▶ **本文**
"""
Sodium glucose co-transporter-2 inhibitors in intensive care unit patients with type 2 diabetes: a pilot case control study.
Crit Care. 2023 May 16;27(1):189. PMID: 37194077.


この研究は僕が留学していたオーストラリアのICUで行われていて、Dr. Rinaldo Bellomoの指導で行われたと思われる。
確かに、アイデアも良いし、誰もやっていないし、SGLTは複数の意味でタイムリーな薬。でもそれが、1施設の後ろ向き研究で介入群のNが18しかないのに、Crit Careに掲載される理由になるだろうか。

僕も、リナルドに「こういう研究をやれ」と言われ、前向きや後ろ向きにデータを集め、解析して図表を作り、それでOKが出たら文献の草稿を書いてリナルドの修正を受ける、ということを何度もやった。勝手な想像だが、この文献のfirst authorも同様な立場ではないか。そしてそういう風にして書かれた文献は、多くの場合それなりの雑誌に掲載される。最近、1施設の後ろ向き研究のリジェクトの嵐を自分の周りでよく見ているので、もうこういう研究は載りにくい時代になったのだな、と思っていた。だから今回のはビックリした。
"""
▶ **記録の抜粋**
"""
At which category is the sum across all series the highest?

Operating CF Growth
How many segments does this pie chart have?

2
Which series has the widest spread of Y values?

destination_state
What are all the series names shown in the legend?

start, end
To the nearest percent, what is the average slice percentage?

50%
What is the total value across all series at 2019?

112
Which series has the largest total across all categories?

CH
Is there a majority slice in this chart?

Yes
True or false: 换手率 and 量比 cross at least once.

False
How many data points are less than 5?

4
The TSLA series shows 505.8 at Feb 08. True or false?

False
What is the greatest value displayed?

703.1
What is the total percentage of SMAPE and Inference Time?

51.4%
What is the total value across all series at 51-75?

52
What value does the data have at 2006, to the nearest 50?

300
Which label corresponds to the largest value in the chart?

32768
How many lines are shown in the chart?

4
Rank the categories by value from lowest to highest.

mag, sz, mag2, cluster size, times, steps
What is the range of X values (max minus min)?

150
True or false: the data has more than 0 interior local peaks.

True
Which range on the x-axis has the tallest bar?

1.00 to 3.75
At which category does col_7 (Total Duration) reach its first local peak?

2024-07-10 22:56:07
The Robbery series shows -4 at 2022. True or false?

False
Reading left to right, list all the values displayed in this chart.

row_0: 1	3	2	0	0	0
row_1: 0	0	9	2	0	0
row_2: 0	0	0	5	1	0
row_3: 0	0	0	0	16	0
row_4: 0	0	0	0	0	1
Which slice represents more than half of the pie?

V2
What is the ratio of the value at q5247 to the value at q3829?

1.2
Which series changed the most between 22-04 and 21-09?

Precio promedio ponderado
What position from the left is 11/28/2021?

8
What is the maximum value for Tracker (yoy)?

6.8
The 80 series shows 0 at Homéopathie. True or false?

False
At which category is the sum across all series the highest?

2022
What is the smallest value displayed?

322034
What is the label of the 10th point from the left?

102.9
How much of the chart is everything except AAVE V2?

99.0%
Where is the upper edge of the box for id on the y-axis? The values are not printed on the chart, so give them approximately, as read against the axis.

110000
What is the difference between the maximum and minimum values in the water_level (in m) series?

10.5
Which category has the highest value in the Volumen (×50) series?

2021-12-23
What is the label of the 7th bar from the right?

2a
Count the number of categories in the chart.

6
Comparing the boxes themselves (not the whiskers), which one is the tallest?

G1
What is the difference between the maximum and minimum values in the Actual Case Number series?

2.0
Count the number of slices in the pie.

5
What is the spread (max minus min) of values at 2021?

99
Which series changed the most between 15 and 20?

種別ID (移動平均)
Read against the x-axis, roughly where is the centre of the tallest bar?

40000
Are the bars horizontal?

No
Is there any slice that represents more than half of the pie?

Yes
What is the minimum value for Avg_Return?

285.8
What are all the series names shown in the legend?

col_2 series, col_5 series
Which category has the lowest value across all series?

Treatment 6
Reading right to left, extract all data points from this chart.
"""
▶ **あなたの課題**
本文によると、この研究の介入群のNはいくつか。 記録は本文とは無関係である。

▶ **完成した課題**
18